07 Apr 11 Posted by | Uncategorized | 2 Comments

Treme

My first pass through this series this weekend moves the first season of Treme toward the top of my list of favorite entertainments, for all of the reasons enumerated elsewhere: 

  • Powerful, ringing, ferocious performances by a brilliant ensemble cast;
  • Vibrant, engaging music created and performed with an authenticity that comes directly from and goes directly to the heart;
  • An intimate immersion in the soul of a profoundly alien culture;
  • Interlocking stories about interlocking, deeply-engaging people, woven from miniature realities that encapsularize and vivify enormous, abidingly-human, irresolute real problems…
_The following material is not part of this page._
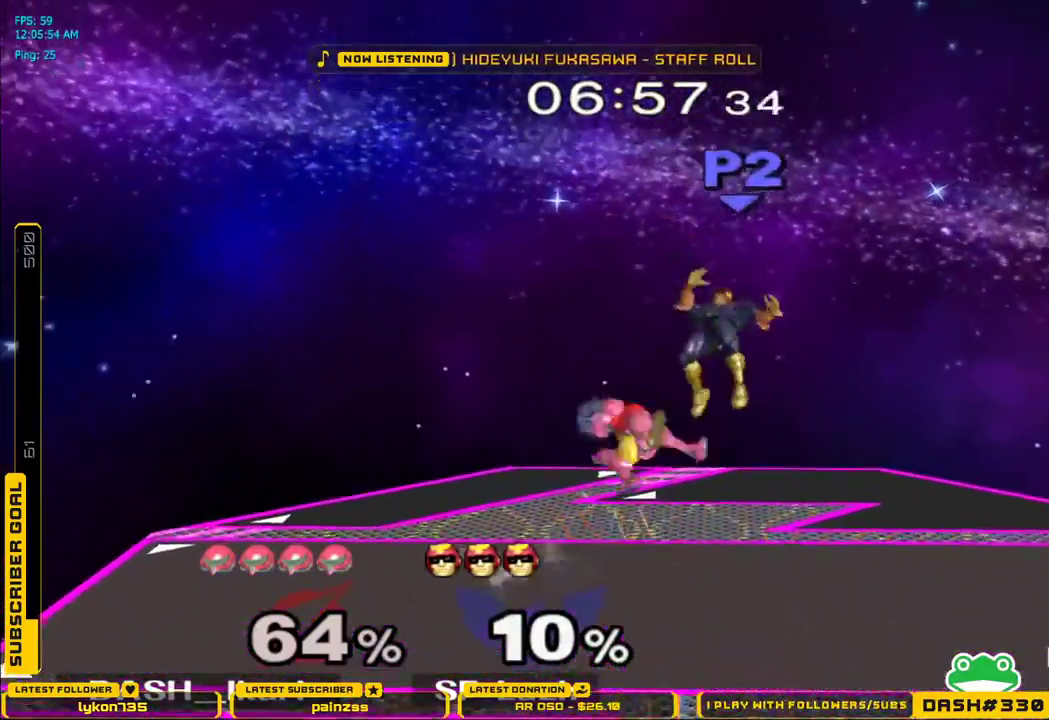
{"buttons": [], "left_stick": "left", "right_stick": "center", "events": [[67, "left_stick", "left"], [433, "A", "up"], [450, "X", "up"]]}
My first pass through the first season of Treme has generated an insatiable, immediate hankering for one hell of a whole lot more!  I recognize in myself a degree of need I haven’t felt since discovering-and-losing Firefly — which, upon reflection, I realize was ABOUT things, like;

  • the intimate presentation of the personal lives of people caught in the negligent and incompetent machineries of a corrupt and interfering complex of bureaucracies;
  • the literal preservation/restoration/creation of Traditional American Values in absolute spite of the obscene abuses that subverted phrase has been used to justify;
  • and We, The fuckin’ People, Jack.

I’ve always suspected that the continuing mission of the tramp freighter, Serenity, a vessel desperately dedicated to enterprise, was to boldly go (with fathomless stores of humor and character) to explore the future of inequality in sex, finance, influence and race; projecting present-day pathologies forward through centuries of morally-degenerate tomorrows.  And I truly believe that in Treme, I’ve found the logical/emotional/spiritual successor to Firefly.  It’s primary interest is in (its and us) people; leaving ratings, political correctness, sociopolitical issues and universal popularity to sort themselves out in the fullness of time.  Or not.  I love these show.  They nourish conscience (by example).